What to work on: Pictures should be left out while the data beneath this task is written out word for word.

Exercise data:

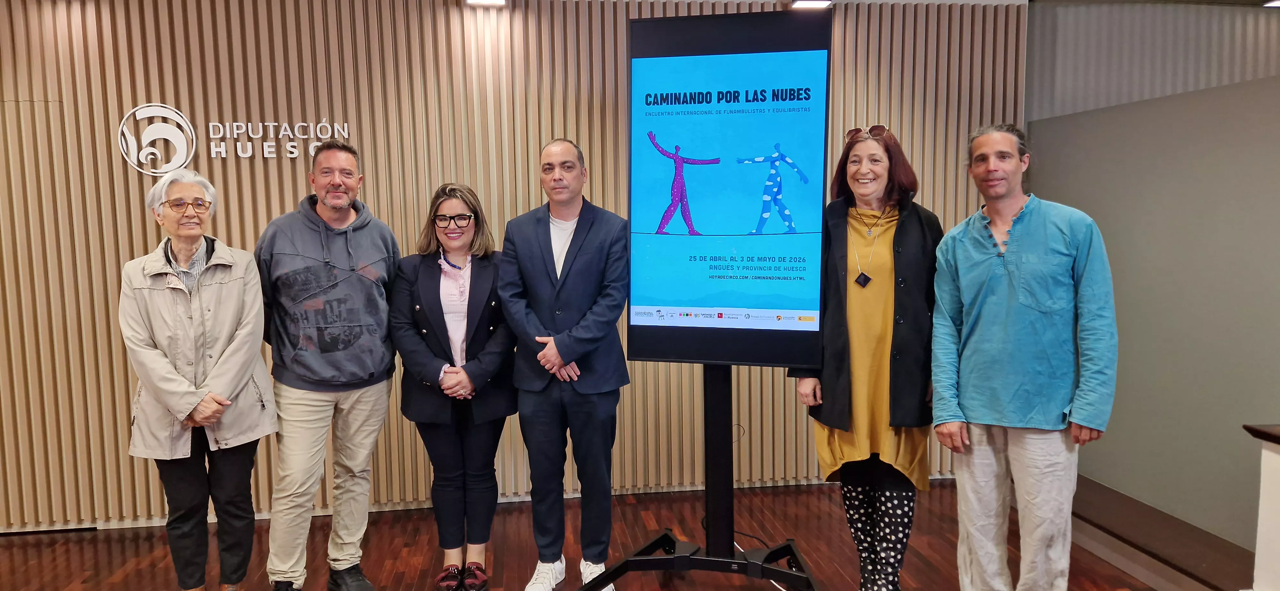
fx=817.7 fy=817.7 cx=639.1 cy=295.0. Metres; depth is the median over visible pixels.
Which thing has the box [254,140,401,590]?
man
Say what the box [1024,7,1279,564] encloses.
right wall
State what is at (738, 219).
display screen
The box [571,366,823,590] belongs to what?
display stand
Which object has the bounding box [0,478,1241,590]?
floor
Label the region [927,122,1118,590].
man
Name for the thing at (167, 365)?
woman
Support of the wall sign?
attached to the slatted wall at (539, 196)
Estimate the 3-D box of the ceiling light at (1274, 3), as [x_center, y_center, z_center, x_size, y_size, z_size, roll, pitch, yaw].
[3.542,-1.611,4.439,0.209,0.052,0.200,-1,5,-7]
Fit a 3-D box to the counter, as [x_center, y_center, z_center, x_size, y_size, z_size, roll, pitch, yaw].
[2.420,0.854,2.354,0.797,0.767,1.029,-1,5,-7]
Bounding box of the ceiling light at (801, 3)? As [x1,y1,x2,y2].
[791,0,832,9]
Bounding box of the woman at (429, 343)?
[391,181,518,590]
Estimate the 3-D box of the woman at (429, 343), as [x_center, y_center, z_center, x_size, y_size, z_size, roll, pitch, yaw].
[-0.750,0.399,3.440,0.524,1.596,0.653,-1,5,-7]
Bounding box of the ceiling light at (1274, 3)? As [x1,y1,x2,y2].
[1262,0,1279,7]
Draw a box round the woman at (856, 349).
[789,124,944,590]
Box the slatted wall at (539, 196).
[0,0,1055,533]
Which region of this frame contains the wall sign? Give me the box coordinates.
[121,105,353,169]
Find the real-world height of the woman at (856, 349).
1.798 m
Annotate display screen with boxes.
[627,9,830,366]
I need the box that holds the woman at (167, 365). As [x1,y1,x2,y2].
[121,168,272,590]
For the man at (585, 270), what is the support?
on the floor
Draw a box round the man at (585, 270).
[498,137,632,590]
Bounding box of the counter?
[1241,422,1279,590]
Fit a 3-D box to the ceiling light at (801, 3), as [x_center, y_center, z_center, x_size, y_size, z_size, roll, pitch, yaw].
[0.911,-1.560,4.327,0.201,0.063,0.181,-1,5,-7]
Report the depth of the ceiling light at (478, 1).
4.16 m
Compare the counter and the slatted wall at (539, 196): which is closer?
the counter
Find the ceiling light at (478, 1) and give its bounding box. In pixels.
[465,0,506,5]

Output of the exercise:
fx=817.7 fy=817.7 cx=639.1 cy=295.0. Metres; depth is the median over visible pixels.
Which thing has the box [254,140,401,590]?
man
Say what the box [1024,7,1279,564] encloses.
right wall
State what is at (738, 219).
display screen
The box [571,366,823,590] belongs to what?
display stand
Which object has the bounding box [0,478,1241,590]?
floor
Label the region [927,122,1118,590].
man
Name for the thing at (167, 365)?
woman
Support of the wall sign?
attached to the slatted wall at (539, 196)
Estimate the 3-D box of the ceiling light at (1274, 3), as [x_center, y_center, z_center, x_size, y_size, z_size, roll, pitch, yaw].
[3.542,-1.611,4.439,0.209,0.052,0.200,-1,5,-7]
Fit a 3-D box to the counter, as [x_center, y_center, z_center, x_size, y_size, z_size, roll, pitch, yaw].
[2.420,0.854,2.354,0.797,0.767,1.029,-1,5,-7]
Bounding box of the ceiling light at (801, 3)? As [x1,y1,x2,y2].
[791,0,832,9]
Bounding box of the woman at (429, 343)?
[391,181,518,590]
Estimate the 3-D box of the woman at (429, 343), as [x_center, y_center, z_center, x_size, y_size, z_size, roll, pitch, yaw].
[-0.750,0.399,3.440,0.524,1.596,0.653,-1,5,-7]
Bounding box of the ceiling light at (1274, 3)? As [x1,y1,x2,y2].
[1262,0,1279,7]
Draw a box round the woman at (856, 349).
[789,124,944,590]
Box the slatted wall at (539, 196).
[0,0,1055,533]
Which region of this frame contains the wall sign? Give me the box coordinates.
[121,105,353,169]
Find the real-world height of the woman at (856, 349).
1.798 m
Annotate display screen with boxes.
[627,9,830,366]
I need the box that holds the woman at (167, 365). As [x1,y1,x2,y2].
[121,168,272,590]
For the man at (585, 270), what is the support?
on the floor
Draw a box round the man at (585, 270).
[498,137,632,590]
Bounding box of the counter?
[1241,422,1279,590]
Fit a 3-D box to the ceiling light at (801, 3), as [x_center, y_center, z_center, x_size, y_size, z_size, roll, pitch, yaw].
[0.911,-1.560,4.327,0.201,0.063,0.181,-1,5,-7]
Report the depth of the ceiling light at (478, 1).
4.16 m
Compare the counter and the slatted wall at (539, 196): which is closer?
the counter
Find the ceiling light at (478, 1) and give its bounding box. In pixels.
[465,0,506,5]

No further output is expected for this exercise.